[[ INPUT MATERIAL, beginning ]]

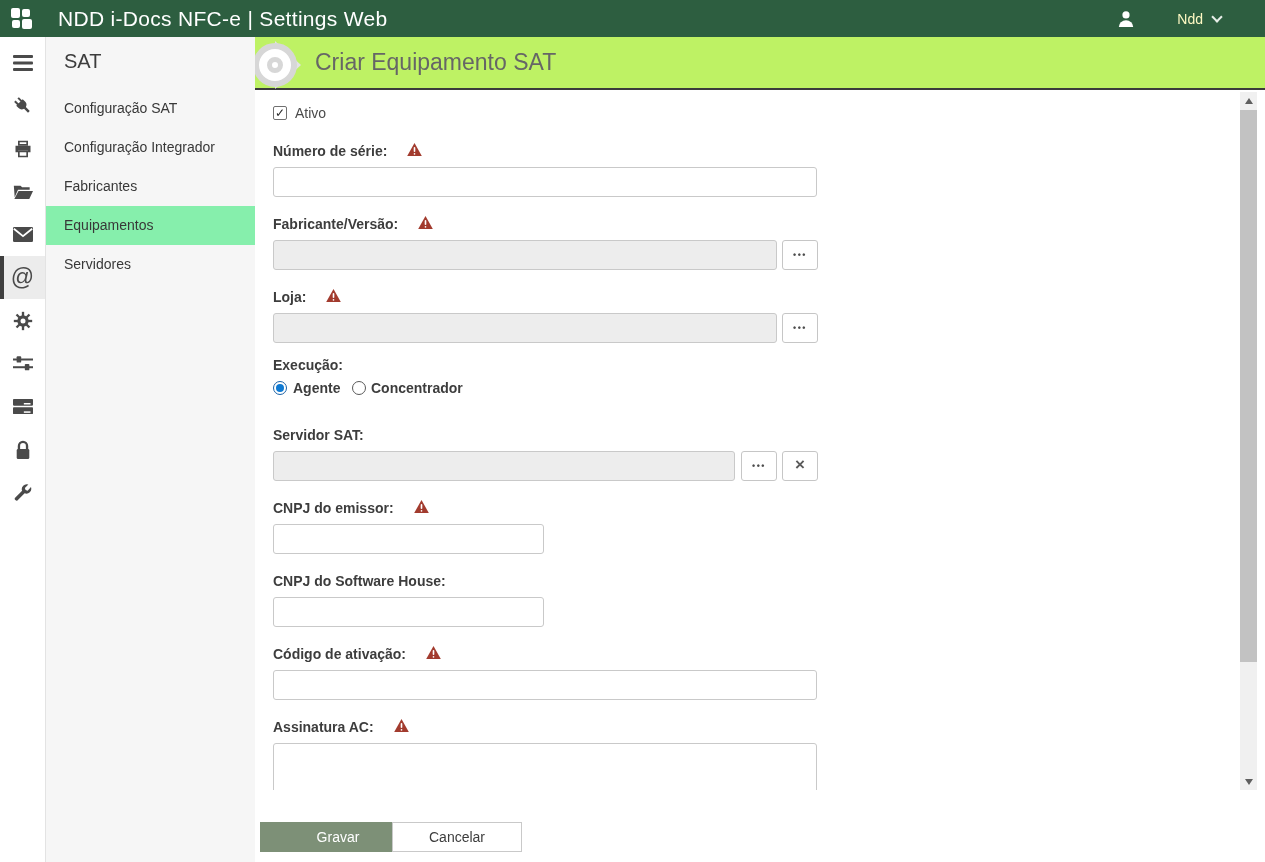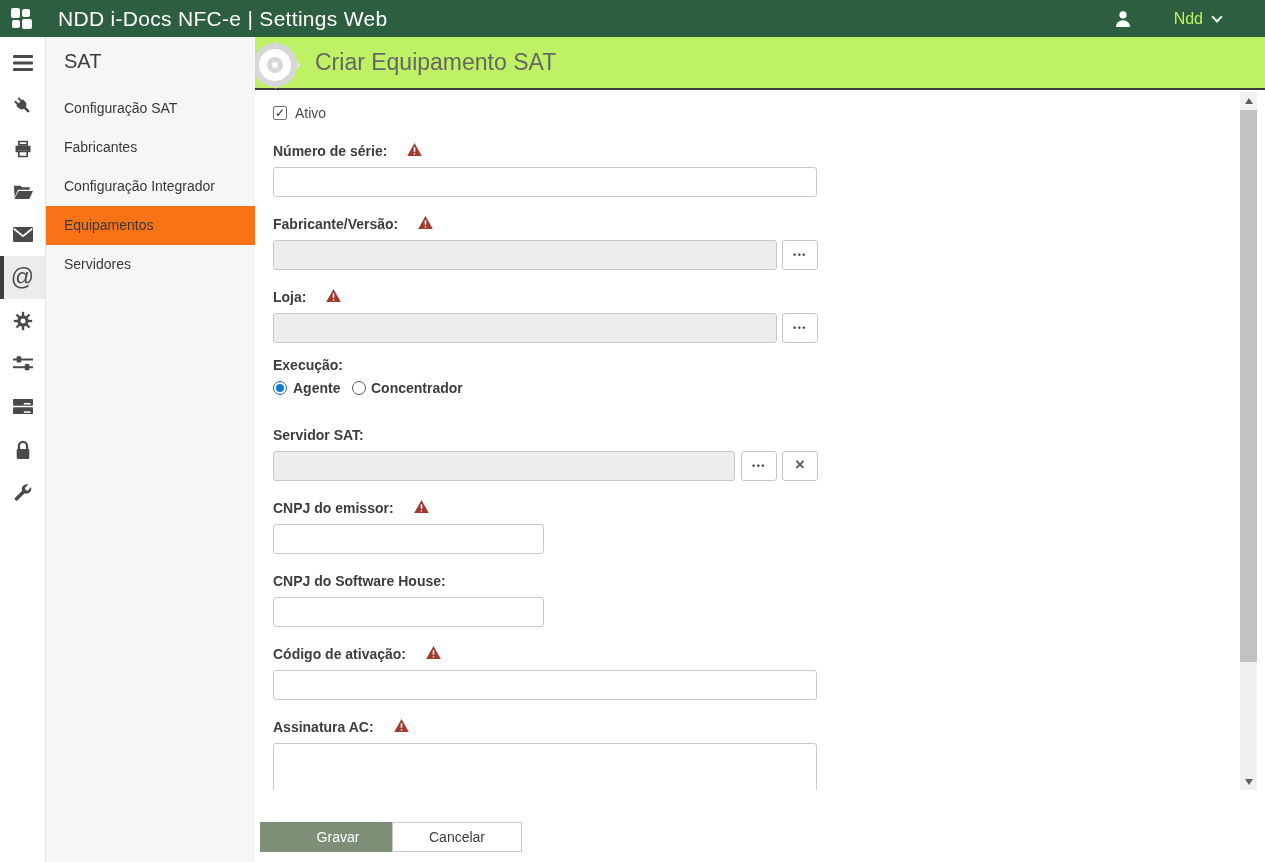"Ndd" .user-name { color: #bef264 -> #fef9c3; font-size: 16px -> 14px }
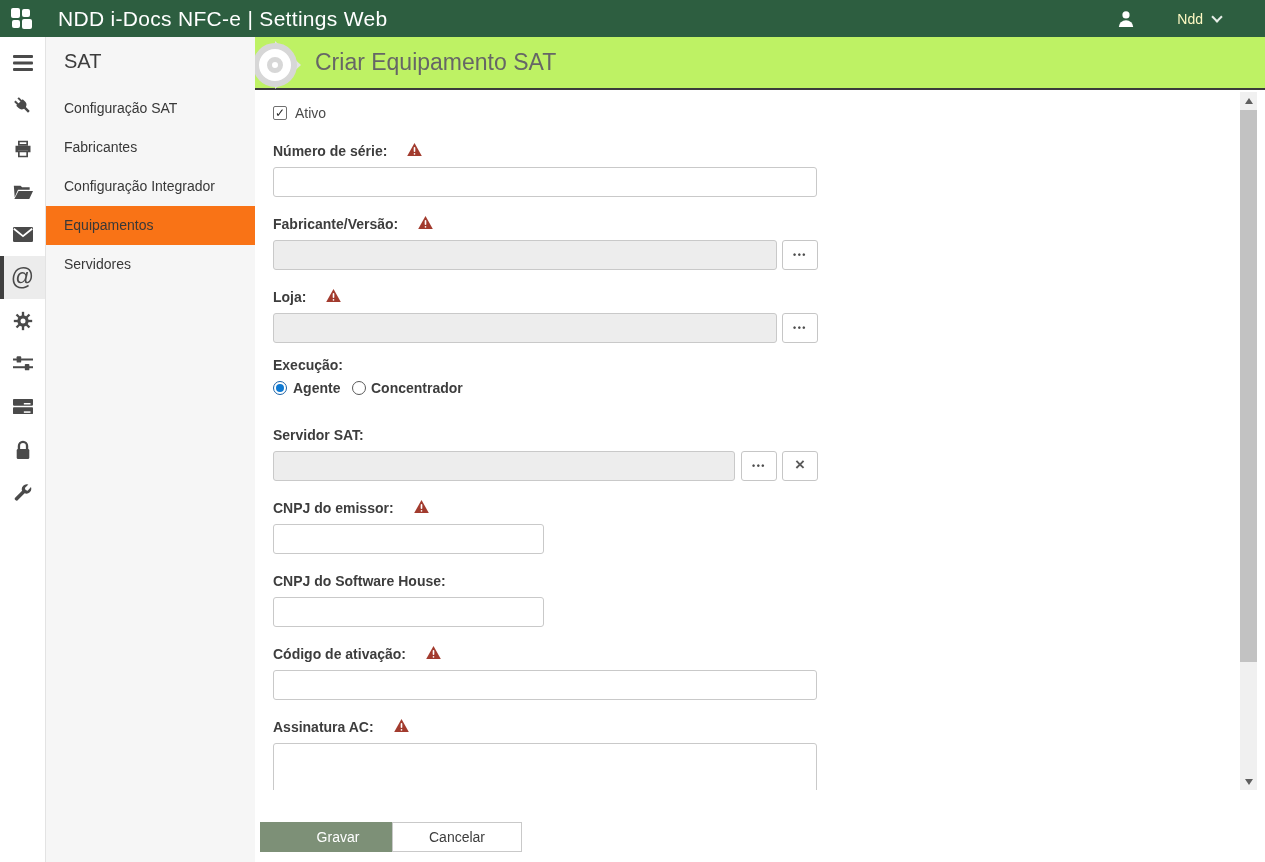"Fabricantes" div.side-item { order: before "Configuração Integrador" -> after "Configuração Integrador" }
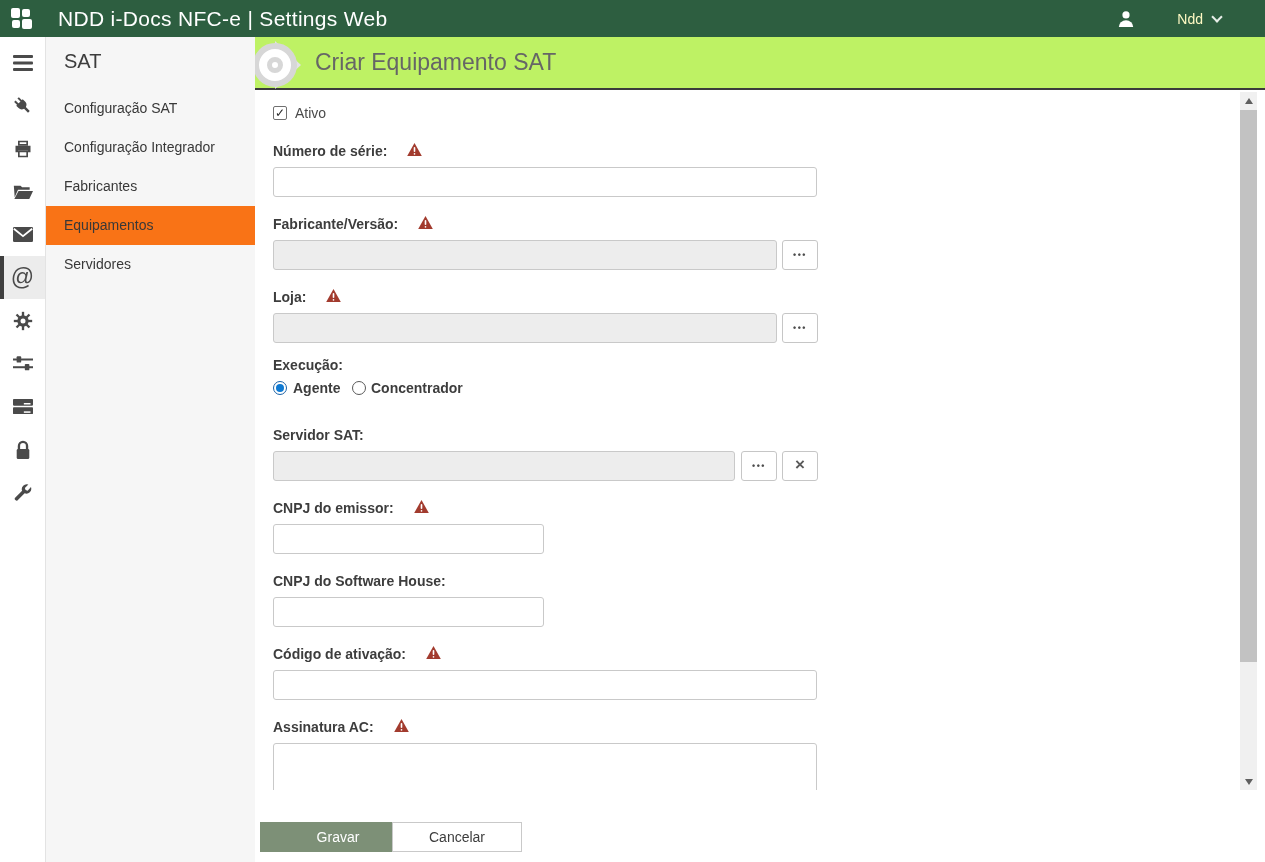"Equipamentos" .side-item.selected { background: #f97316 -> #86efac }
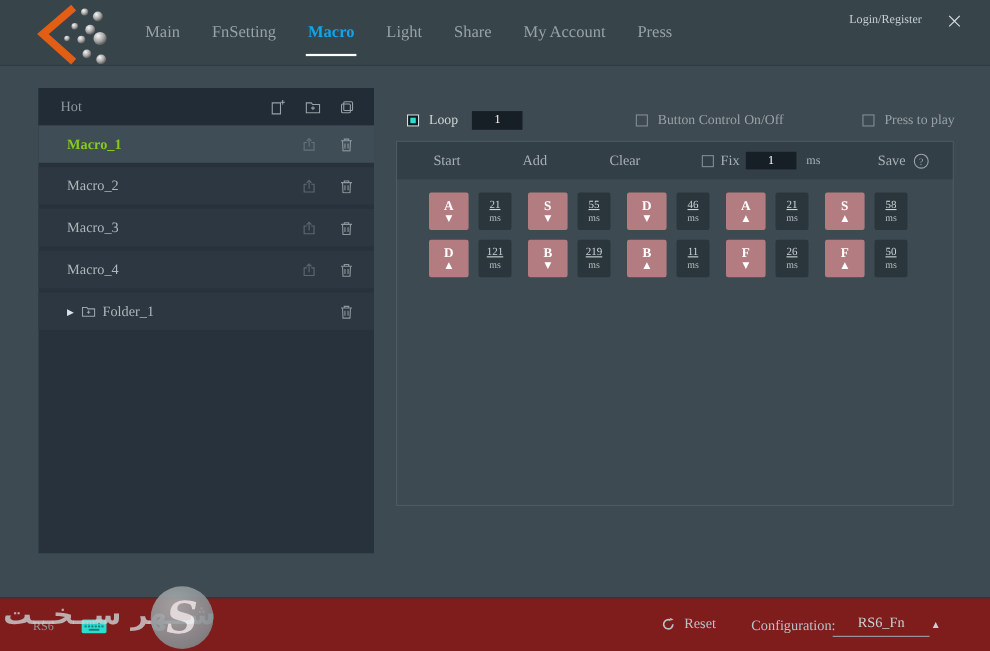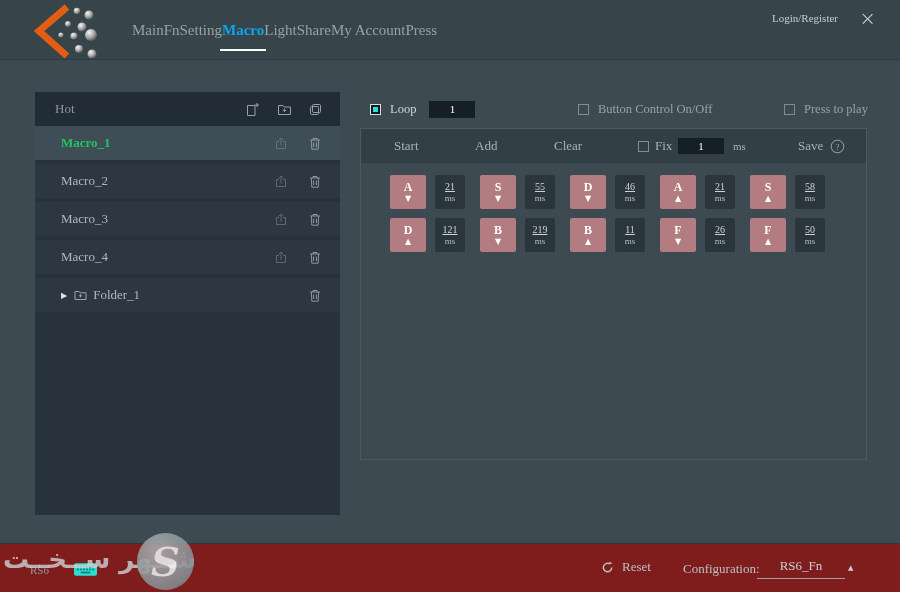"Main" .nav-items { gap: none -> 29px }
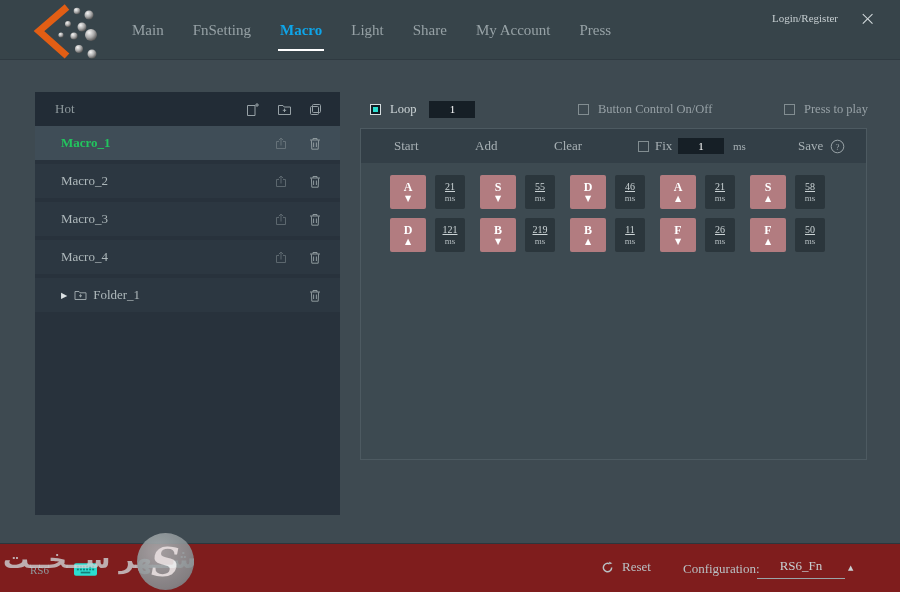"Hot" .sidebar { top: 92px -> 80px }
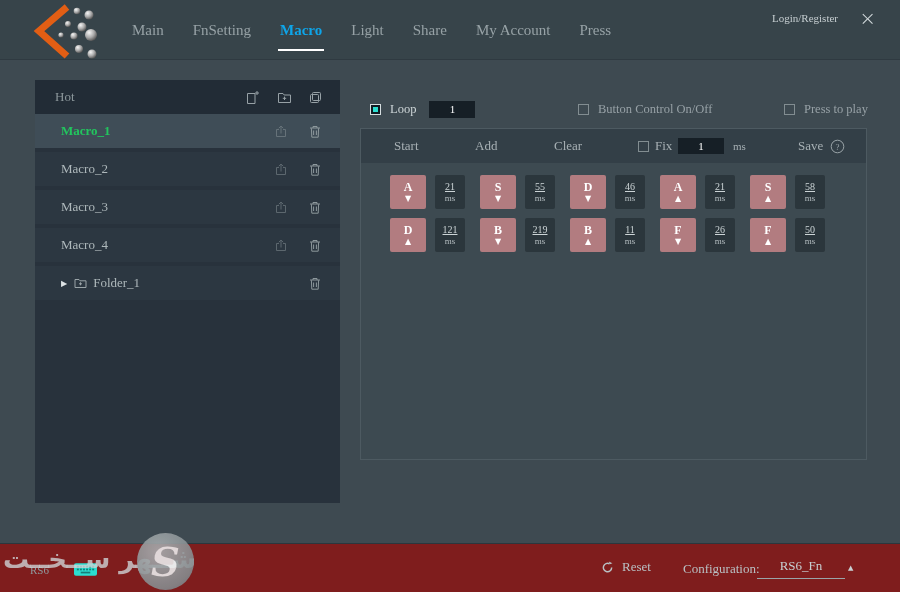"Macro_1" .srow.sel { color: #22c55e -> #84cc16 }
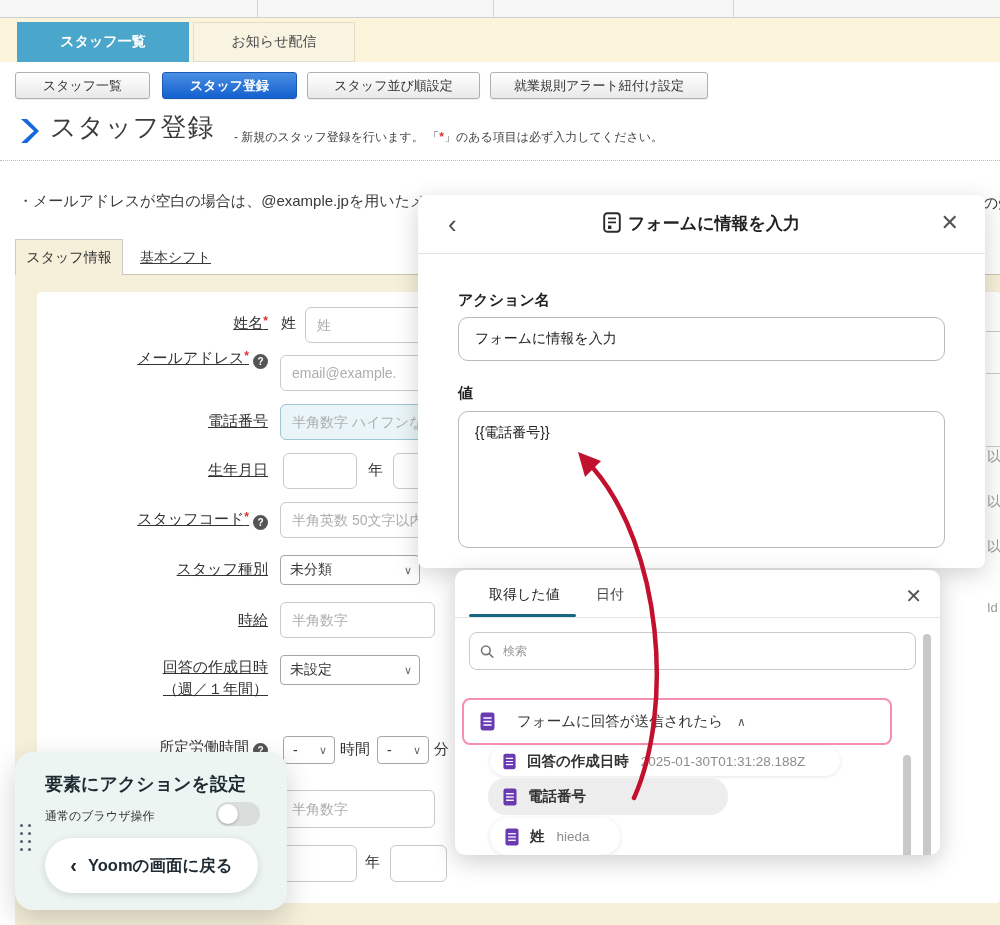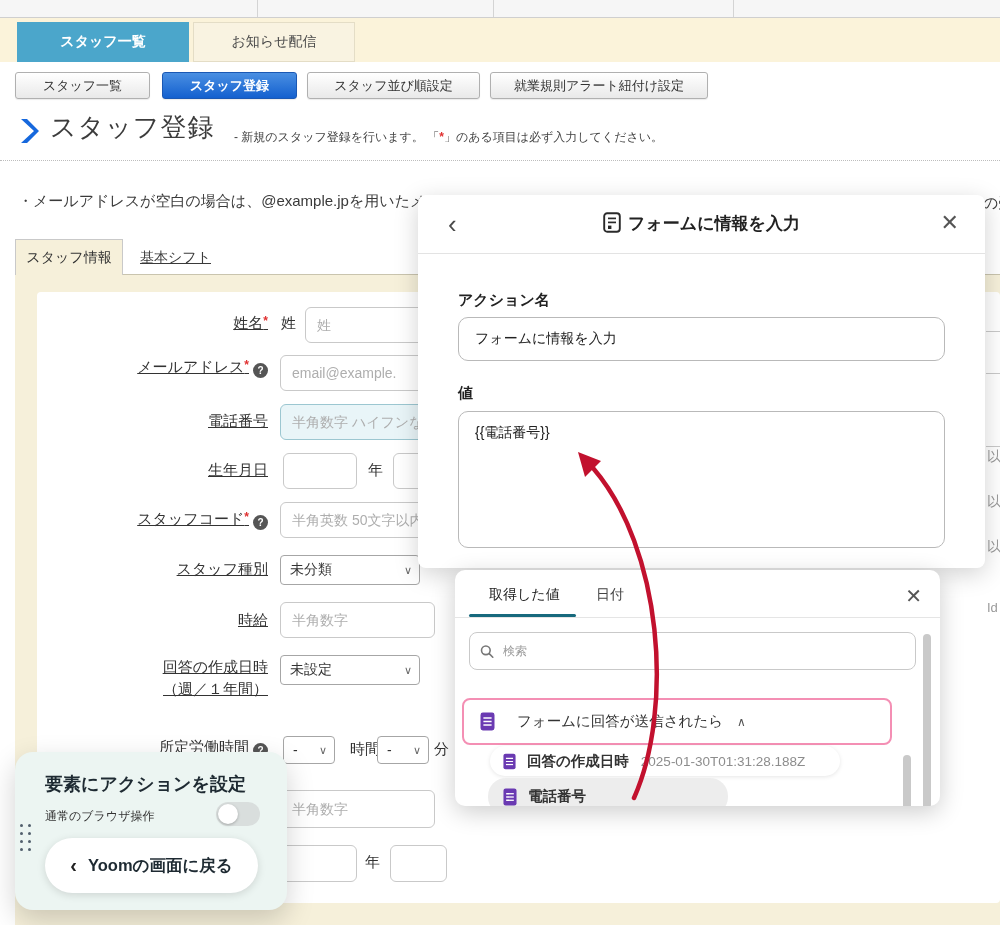"メールアドレス* ?" div.flabel { top: 358px -> 349px }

[[ INPUT MATERIAL, end ]]

WORK REQUIRED
Please set down the lines from the one with "background: #f97316 ->" to the end of the entries above, exactly as they are, and drop every picture.

ANSWER TO THIS TASK
"Equipamentos" .side-item.selected { background: #f97316 -> #86efac }
"Main" .nav-items { gap: none -> 29px }
"Hot" .sidebar { top: 92px -> 80px }
"Macro_1" .srow.sel { color: #22c55e -> #84cc16 }
"メールアドレス* ?" div.flabel { top: 358px -> 349px }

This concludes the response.